На какой-то миг я даже забыл о той страшной угрозе, которая нависла надо мной, о том невероятном положении, в котором оказался. Я будто попал в компанию фокусников.
– Точ-но, – ответил я, заикаясь. Да, тут было чему удивляться.
– Теперь, надеюсь, вам понятно, что надо говорить только правду.

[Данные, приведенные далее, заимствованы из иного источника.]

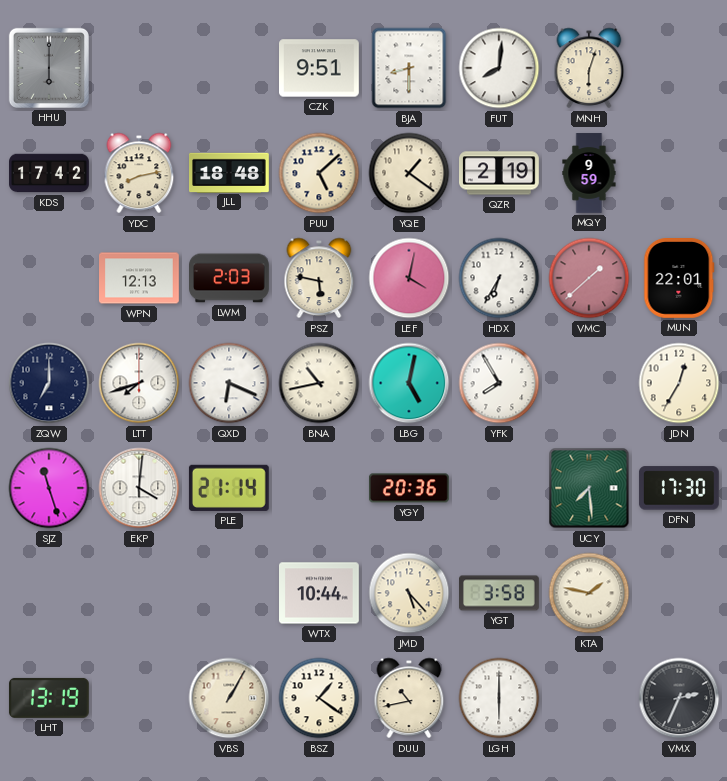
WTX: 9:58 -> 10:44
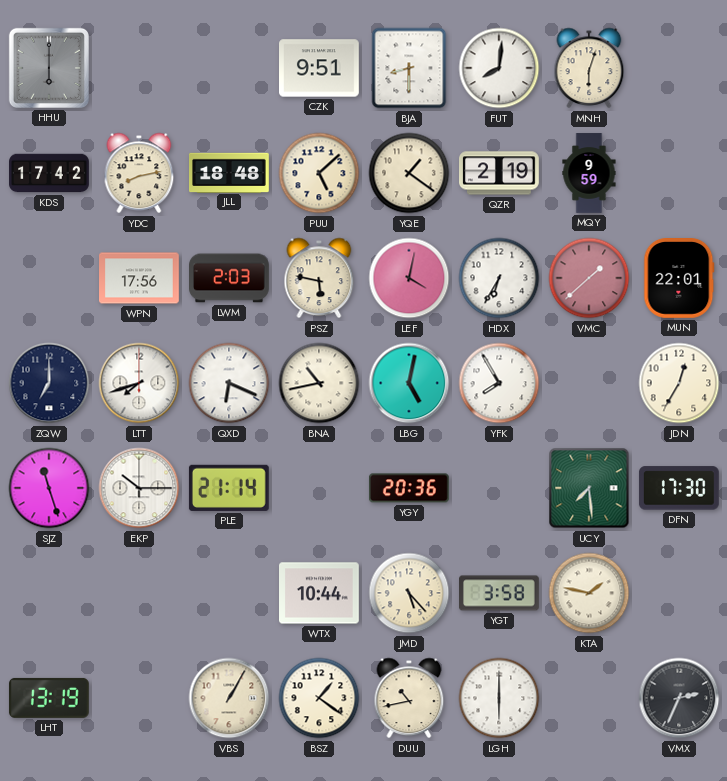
WPN: 12:13 -> 17:56
EKP: 4:01 -> 10:15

– Понятно... – машинально повторил я.
– Приступим к основной части нашей программы. Напоминаю, на вопросы отвечать только «да» или «нет». Итак, первый вопрос:
– Ваша фамилия Иванов?
– Да.
– Вы большевик?
– Нет.
– Вас зовут Алексей Иванович?
– Да,
– Подвергались ли когда-нибудь уголовному преследованию?
– Да.
– Это было в пятьдесят восьмом?
– Да.
– Вы работаете сантехником?
– Да.
– Внимание. Теперь вы услышите очень важный для нас вопрос. Вы знакомы с ученым Фокиным?
– Да.
– Вы женаты?
– Да.
– Фокина зовут Петром Ивановичем?
– Нет.
– Иваном Петровичем?
– Да.
– Вы умеете хранить тайну?
– Да.
– Вас кто-нибудь направлял к нам?
– Нет.
– У вас двое детей?
– Да.
– Ваш брат Зоря любит Россию?
– Да.
– Вам предлагали перейти на режимную работу?
– Да.
– Вы собирались донести в свое посольство о данном вами согласии работать на нас?
– Да.
– Вам подсказал эту мысль брат Зоря?
– Откуда вы взяли?
– Только «да» или «нет», – поправил меня Джексон. – Повторяю вопрос: «Вам подсказал эту мысль брат Зоря?»
– Нет.
– Внимание! Важный вопрос. Можете отвечать или не отвечать. Ваша дочь Марина знакома с сыном ученого Фокина?
– Да.
– Его зовут Виктор?
– Да.
– Виктор – ученый?
– Да.
– Вы получили специальное задание – уговорить вашего брата переехать в Россию?
– Нет.
– Виктор любит вашу дочь Марину?
– Да.
– Марина – комсомолка?
– Да.
– Обманули ли вы меня при ответах на какой-либо из заданных вопросов?
– Нет.
– Внимание! Решающий вопрос. По приезде в Москву вы собирались сообщить в КГБ о своем сотрудничестве о нами?
– Нет.
– Вы любите своего брата?
– Да.
– Фани вам нравится?
– Да.
– Внимание! – теперь уже подключился Роджерс. – Ученый Иван Петрович Фокин проживает в Москве?..
– Да.
– Вы часто бываете у него?
– Нет.
– Вы ездите с ним на рыбалку?
– Да.
– Вы честно будете работать с нами?
– Да.
– Вена – красивый город?
– Да.
– Внимание! Внимание! Вы приехали сюда по заданию КГБ?
– Нет,
– Ваш сосед по квартире, Елисеев, – журналист?
– Да.
– Ваша дочь Марина часто бывает в доме у Фокиных?
– Нет.
– Вы живете по адресу: Масловка, тридцать пять?
– Да.
– Внимание! Ученый Фокин работает в Москве?
– Вроде бы там...
– Только «да» или «нет». Ученый Фокин работает в Москве?
– Да.
– Может быть, вы умышленно скрыли от нас какие-либо детали, касающиеся вашей личной жизни?
– Нет.
– На этом закончим, – сказал Джексон.
С меня сняли все повязки и шнуры. Я встал и почувствовал усталость во всем теле. Слегка кружилась голова.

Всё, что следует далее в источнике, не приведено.